Description
When backing up a table, setting the read-percentage doesn't result in expected throughput:
The calc to ascertain what the throughput should be is correct but using that value as the limit on a scan does not result in that throughput.
Setting the limit on scan merely prevents a scan operation from reading more than that many items in a single scan operation.
Items are not equivalent to units of throughput (which is more a measure of data size than count).
Scans are not limited to 1 per second.
So, with a table capacity of 10 and a read-percentage of 0.8, the expected throughput would be 8 units/second.
BUT setting the scan limit to 8 only tells it to consume a max of 8 items (or the max of 1MB). Those items could be of any size. From the dynamo docs:
"One read capacity unit represents one strongly consistent read per second, or two eventually consistent reads per second, for an item up to 4 KB in size".
So, if each item in our example was a little bigger than 4K, consuming 8 items will actually use 16 units of capacity.
So, while memory is being protected by limiting the scan, it doesn't result in the desired read-percentage throughput.
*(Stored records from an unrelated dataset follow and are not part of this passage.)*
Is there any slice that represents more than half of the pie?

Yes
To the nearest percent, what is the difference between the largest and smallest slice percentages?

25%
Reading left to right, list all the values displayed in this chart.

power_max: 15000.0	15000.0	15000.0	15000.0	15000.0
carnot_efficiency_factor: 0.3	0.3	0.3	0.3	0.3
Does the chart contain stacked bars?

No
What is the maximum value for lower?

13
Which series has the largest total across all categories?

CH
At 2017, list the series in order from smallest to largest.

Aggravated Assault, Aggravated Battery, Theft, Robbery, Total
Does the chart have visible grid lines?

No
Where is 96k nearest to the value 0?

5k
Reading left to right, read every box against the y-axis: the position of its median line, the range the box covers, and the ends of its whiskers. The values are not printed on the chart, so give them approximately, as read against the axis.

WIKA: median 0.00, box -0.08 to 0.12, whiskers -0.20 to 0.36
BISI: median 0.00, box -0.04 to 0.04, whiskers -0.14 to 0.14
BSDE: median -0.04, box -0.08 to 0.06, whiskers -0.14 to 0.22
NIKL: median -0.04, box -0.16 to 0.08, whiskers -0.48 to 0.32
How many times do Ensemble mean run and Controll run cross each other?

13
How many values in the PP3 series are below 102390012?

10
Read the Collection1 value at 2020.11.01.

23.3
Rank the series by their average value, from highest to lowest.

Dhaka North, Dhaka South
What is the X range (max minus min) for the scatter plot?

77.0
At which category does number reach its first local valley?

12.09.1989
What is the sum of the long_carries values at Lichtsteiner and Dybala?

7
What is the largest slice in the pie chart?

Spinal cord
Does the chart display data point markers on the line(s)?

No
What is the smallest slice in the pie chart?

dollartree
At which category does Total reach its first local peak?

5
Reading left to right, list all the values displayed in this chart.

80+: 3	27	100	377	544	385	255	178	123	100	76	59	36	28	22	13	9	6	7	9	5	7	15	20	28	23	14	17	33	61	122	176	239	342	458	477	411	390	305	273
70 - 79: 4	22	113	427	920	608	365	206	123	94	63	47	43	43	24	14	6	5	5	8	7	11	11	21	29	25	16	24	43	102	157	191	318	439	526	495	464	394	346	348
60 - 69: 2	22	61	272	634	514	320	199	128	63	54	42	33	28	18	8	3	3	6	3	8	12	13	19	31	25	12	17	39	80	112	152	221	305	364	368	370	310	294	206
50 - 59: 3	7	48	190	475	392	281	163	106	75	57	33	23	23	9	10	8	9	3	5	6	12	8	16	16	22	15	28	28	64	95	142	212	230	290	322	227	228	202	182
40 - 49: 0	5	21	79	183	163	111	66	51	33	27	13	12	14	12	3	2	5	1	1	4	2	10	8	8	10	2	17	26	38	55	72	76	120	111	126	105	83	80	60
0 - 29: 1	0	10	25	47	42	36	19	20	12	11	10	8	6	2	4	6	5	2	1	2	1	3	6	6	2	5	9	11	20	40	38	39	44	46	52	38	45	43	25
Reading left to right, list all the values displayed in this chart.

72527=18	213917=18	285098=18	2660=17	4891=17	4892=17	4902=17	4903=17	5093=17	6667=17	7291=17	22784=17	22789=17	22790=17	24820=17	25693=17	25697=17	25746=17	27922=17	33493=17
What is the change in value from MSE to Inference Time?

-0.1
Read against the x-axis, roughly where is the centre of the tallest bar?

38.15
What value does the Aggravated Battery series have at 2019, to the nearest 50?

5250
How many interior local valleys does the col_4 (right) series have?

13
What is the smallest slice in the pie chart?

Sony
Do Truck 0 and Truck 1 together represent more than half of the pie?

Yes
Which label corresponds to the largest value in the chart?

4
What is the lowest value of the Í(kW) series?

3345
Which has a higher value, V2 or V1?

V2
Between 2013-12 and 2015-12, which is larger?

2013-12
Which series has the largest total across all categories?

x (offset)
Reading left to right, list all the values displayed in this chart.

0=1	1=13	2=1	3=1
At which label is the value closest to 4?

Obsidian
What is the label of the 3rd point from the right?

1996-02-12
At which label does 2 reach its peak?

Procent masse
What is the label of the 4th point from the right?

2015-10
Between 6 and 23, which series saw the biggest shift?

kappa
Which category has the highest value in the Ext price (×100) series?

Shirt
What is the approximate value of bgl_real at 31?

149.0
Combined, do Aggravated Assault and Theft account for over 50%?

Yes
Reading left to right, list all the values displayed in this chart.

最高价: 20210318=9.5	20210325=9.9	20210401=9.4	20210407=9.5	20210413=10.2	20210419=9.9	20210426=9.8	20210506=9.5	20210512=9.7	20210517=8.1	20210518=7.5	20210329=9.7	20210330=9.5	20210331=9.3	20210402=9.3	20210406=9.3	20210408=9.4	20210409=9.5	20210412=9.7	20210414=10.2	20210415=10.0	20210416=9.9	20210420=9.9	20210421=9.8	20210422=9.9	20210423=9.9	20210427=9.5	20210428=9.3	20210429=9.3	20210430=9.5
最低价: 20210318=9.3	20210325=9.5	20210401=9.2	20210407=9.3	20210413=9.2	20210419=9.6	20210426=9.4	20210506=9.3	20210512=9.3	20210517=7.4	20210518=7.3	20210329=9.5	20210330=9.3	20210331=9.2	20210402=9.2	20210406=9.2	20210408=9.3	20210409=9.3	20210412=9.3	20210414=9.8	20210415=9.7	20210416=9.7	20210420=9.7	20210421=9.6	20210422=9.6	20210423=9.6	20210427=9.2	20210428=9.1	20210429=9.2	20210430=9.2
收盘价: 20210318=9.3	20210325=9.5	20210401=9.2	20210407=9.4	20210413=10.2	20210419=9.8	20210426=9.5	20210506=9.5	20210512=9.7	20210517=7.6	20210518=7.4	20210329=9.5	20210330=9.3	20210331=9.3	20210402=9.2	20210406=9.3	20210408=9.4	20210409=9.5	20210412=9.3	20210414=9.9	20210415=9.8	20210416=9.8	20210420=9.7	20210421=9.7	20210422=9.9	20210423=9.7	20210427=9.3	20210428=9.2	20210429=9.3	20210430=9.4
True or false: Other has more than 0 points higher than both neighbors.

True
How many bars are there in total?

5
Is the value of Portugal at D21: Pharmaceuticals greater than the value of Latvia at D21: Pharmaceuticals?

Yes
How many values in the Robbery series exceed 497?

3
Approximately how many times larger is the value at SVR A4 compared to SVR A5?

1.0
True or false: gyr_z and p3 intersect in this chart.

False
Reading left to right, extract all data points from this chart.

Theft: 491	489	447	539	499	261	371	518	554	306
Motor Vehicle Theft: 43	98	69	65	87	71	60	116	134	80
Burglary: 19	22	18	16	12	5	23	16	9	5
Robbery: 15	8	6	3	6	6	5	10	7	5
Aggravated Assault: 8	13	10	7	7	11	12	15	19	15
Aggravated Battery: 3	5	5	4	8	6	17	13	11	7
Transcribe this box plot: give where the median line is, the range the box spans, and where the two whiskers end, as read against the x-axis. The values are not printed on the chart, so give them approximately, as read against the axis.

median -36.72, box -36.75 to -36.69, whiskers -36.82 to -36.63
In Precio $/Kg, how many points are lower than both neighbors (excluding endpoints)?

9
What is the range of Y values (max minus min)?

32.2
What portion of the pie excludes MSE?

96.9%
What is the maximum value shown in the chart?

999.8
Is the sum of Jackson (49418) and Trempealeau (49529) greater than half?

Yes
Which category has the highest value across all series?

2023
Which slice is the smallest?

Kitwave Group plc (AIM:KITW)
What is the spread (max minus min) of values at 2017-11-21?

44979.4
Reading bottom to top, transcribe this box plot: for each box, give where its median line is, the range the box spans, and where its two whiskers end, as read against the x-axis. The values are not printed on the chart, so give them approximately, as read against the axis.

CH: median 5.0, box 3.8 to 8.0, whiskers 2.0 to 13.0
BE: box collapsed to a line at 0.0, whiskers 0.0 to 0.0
I think what this needs is a delay of some sort. There's a nice approach described here:
https://aws.amazon.com/blogs/developer/rate-limited-scans-in-amazon-dynamodb/
using Google Guava's RateLimiter class...
Essentially, it uses the metadata passed back by dyanmo to calculate consumed throughput and the rate limiter to achieve the throughput required.
I've attached a graph showing consumed throughput on a table during 2 backup operations:
- Back up a table with read-percentage set to 0.8 and a table capacity of 10
- Back up a table with read-percentage set to 0.8 and a table capacity of 5
As you can see, this isn't quite what was expected :)
Any chance this functionality could be added?